**Task directions**
Look below for the line holding "[92,612,116,627] 3. -> [78,416,117,431] E.3." and the line holding "[131,951,155,961] c. ->". Transcribe exactly those lines and all lines between them, nothing more.

**Supplied data**

[Start of section]

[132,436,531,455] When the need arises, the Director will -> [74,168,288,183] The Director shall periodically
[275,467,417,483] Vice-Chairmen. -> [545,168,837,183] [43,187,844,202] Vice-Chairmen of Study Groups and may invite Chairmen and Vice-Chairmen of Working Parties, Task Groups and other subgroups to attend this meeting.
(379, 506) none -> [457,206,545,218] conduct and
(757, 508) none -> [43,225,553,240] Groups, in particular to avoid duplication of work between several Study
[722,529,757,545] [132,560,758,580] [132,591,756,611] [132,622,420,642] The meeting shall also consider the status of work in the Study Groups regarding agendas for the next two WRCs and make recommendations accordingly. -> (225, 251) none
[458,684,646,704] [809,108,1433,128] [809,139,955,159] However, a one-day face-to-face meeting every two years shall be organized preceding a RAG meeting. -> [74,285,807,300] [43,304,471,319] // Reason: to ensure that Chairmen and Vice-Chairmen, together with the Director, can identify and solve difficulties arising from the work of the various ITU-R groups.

[End of section]
[Start of section]

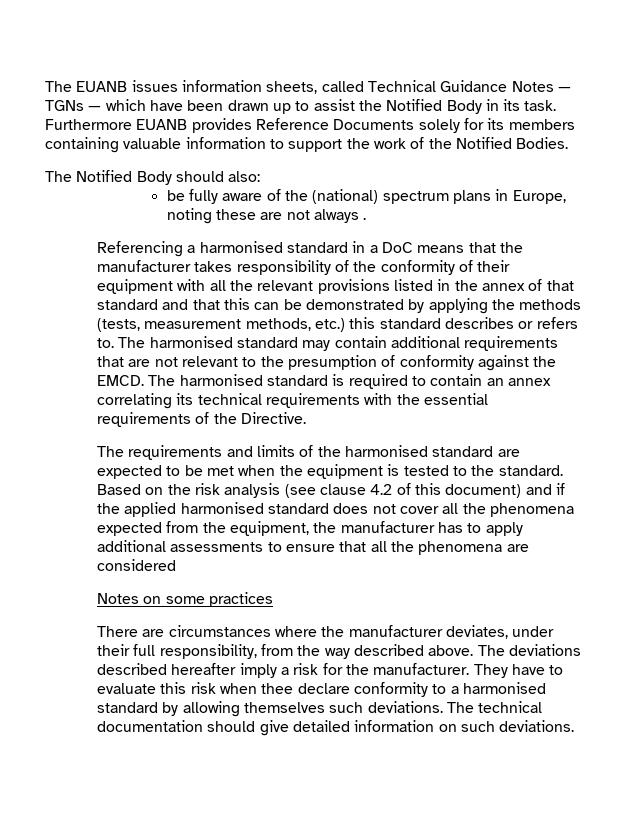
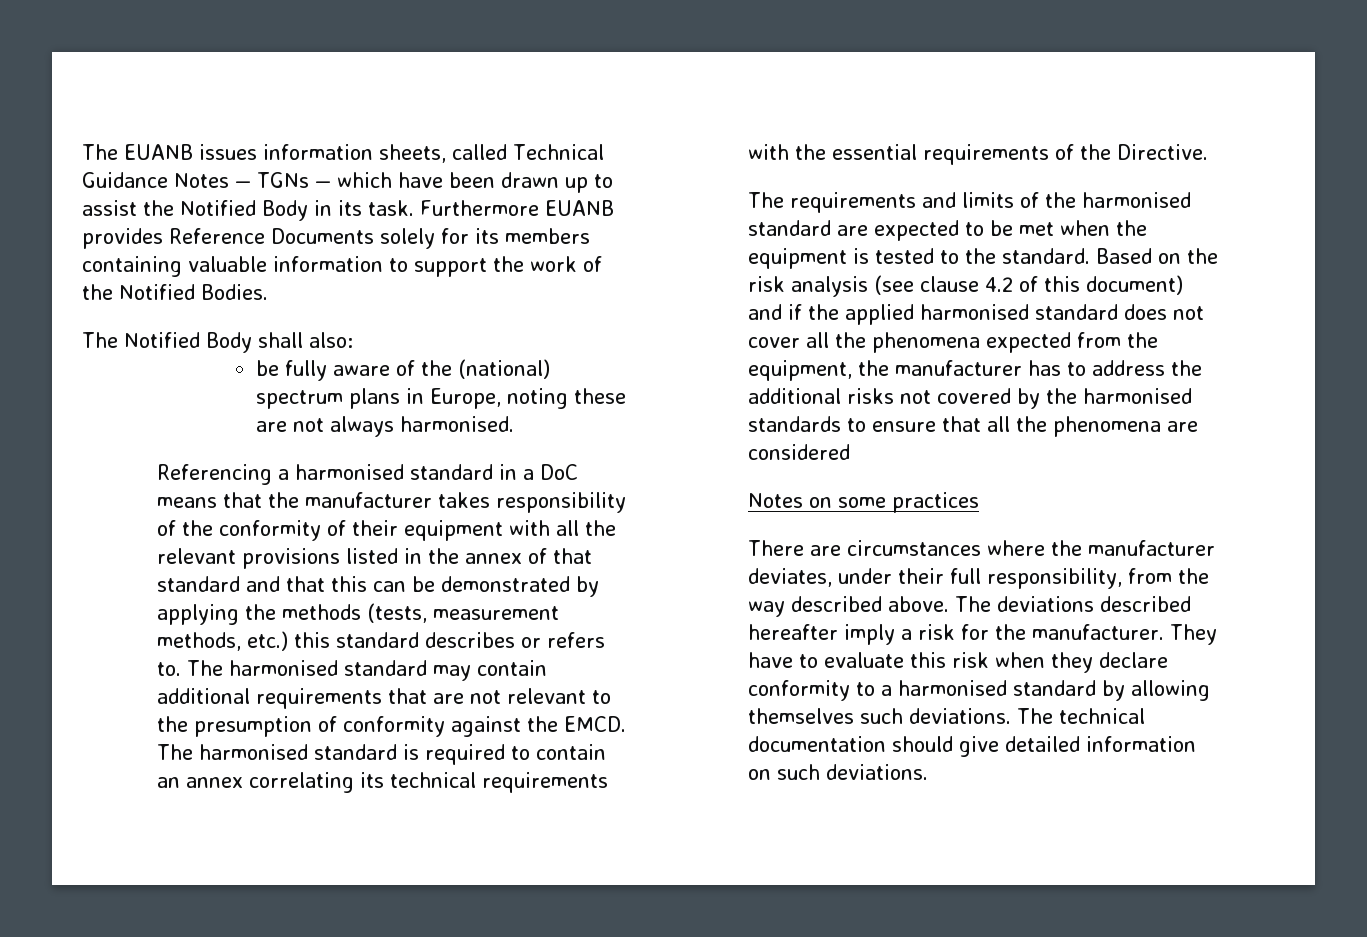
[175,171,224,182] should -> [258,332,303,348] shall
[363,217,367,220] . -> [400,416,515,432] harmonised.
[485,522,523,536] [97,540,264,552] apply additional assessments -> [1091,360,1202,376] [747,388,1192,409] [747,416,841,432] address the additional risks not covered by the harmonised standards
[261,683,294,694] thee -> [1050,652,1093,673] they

[End of section]
[Start of section]

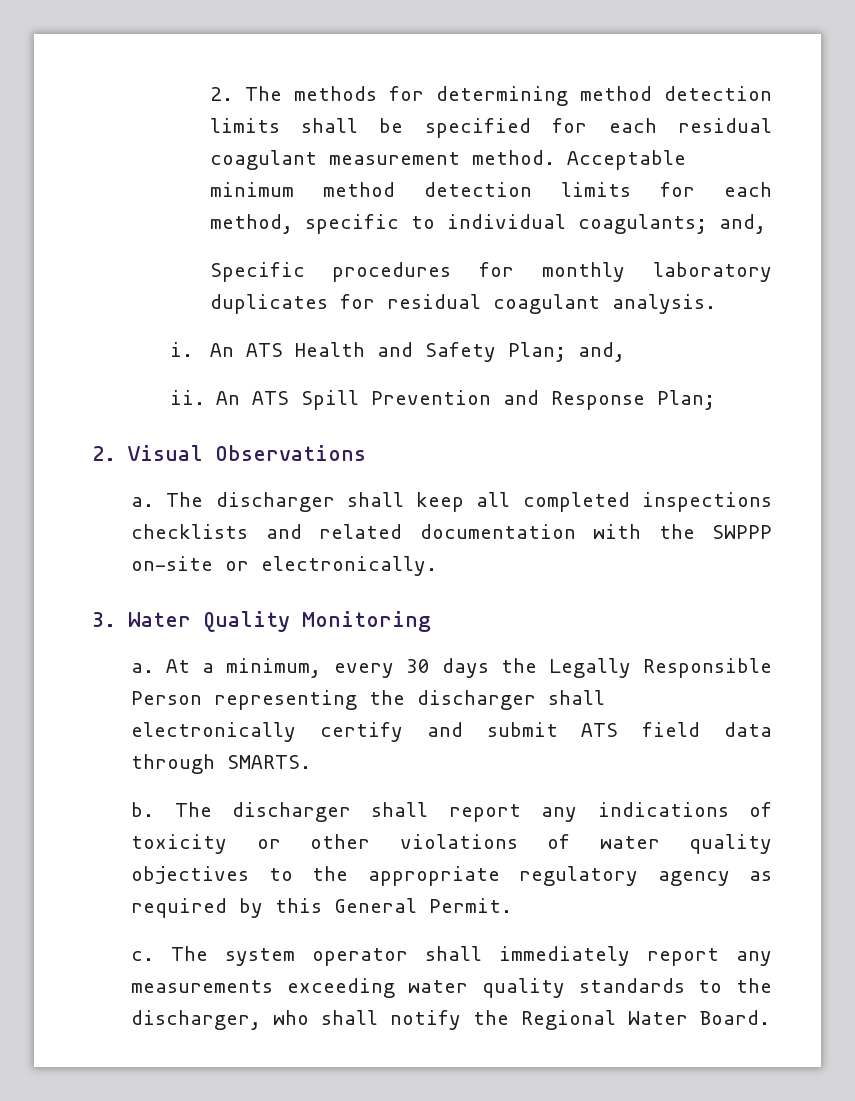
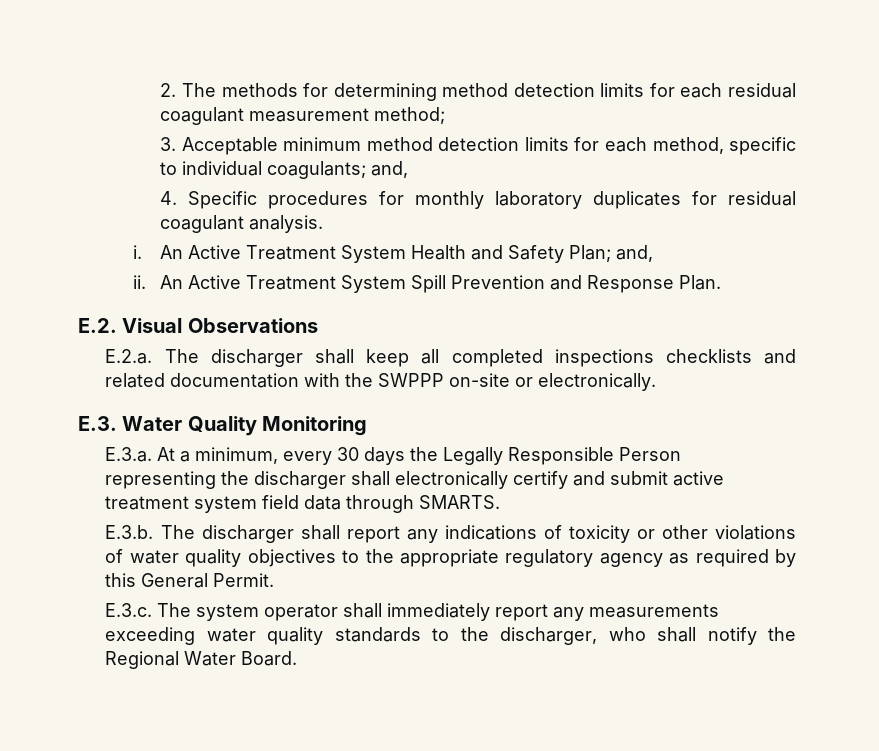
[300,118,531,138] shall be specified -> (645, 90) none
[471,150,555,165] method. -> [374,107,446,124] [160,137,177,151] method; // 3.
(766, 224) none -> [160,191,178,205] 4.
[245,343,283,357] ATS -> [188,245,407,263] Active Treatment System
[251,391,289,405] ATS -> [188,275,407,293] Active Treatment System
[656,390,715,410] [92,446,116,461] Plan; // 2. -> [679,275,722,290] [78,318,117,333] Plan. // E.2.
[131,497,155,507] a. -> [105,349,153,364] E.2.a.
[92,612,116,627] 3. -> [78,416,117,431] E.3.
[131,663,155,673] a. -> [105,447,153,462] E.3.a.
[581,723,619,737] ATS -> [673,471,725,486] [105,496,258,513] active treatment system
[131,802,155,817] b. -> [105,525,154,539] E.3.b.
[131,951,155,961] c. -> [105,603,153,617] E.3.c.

[End of section]

**Output of the task**
[92,612,116,627] 3. -> [78,416,117,431] E.3.
[131,663,155,673] a. -> [105,447,153,462] E.3.a.
[581,723,619,737] ATS -> [673,471,725,486] [105,496,258,513] active treatment system
[131,802,155,817] b. -> [105,525,154,539] E.3.b.
[131,951,155,961] c. -> [105,603,153,617] E.3.c.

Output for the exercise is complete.